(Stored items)
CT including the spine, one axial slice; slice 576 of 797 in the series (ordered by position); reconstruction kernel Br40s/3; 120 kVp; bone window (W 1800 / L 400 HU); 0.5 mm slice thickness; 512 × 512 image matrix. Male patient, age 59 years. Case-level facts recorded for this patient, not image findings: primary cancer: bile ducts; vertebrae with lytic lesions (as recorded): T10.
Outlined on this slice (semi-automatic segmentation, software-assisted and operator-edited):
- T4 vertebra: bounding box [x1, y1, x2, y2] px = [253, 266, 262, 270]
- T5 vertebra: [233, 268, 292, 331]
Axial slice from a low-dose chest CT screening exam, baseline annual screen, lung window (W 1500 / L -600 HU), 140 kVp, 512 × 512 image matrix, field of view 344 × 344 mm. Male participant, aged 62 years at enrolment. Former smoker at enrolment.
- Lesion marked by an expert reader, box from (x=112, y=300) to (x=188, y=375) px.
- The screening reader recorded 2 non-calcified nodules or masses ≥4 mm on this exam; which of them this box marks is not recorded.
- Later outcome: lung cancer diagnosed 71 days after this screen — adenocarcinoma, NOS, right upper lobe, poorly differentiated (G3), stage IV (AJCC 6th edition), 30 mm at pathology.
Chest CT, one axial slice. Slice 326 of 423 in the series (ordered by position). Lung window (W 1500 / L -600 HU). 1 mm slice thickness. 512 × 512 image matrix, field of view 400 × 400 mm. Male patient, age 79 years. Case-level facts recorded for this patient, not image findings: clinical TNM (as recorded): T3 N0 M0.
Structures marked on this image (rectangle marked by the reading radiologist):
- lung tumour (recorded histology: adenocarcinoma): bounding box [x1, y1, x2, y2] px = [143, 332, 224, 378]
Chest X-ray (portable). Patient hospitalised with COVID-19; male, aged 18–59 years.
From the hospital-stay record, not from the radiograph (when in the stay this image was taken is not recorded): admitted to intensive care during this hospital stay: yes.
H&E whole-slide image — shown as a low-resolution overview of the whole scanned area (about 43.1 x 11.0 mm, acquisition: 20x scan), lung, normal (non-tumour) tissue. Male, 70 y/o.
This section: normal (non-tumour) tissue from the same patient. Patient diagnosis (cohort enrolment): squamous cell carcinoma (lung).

Task prompt:
Retype only the stretch of lines above starting at the one with "- Lesion marked" and stopping at the one with "- lung tumour", exactly as written, with both kept.

Answer:
- Lesion marked by an expert reader, box from (x=112, y=300) to (x=188, y=375) px.
- The screening reader recorded 2 non-calcified nodules or masses ≥4 mm on this exam; which of them this box marks is not recorded.
- Later outcome: lung cancer diagnosed 71 days after this screen — adenocarcinoma, NOS, right upper lobe, poorly differentiated (G3), stage IV (AJCC 6th edition), 30 mm at pathology.
Chest CT, one axial slice. Slice 326 of 423 in the series (ordered by position). Lung window (W 1500 / L -600 HU). 1 mm slice thickness. 512 × 512 image matrix, field of view 400 × 400 mm. Male patient, age 79 years. Case-level facts recorded for this patient, not image findings: clinical TNM (as recorded): T3 N0 M0.
Structures marked on this image (rectangle marked by the reading radiologist):
- lung tumour (recorded histology: adenocarcinoma): bounding box [x1, y1, x2, y2] px = [143, 332, 224, 378]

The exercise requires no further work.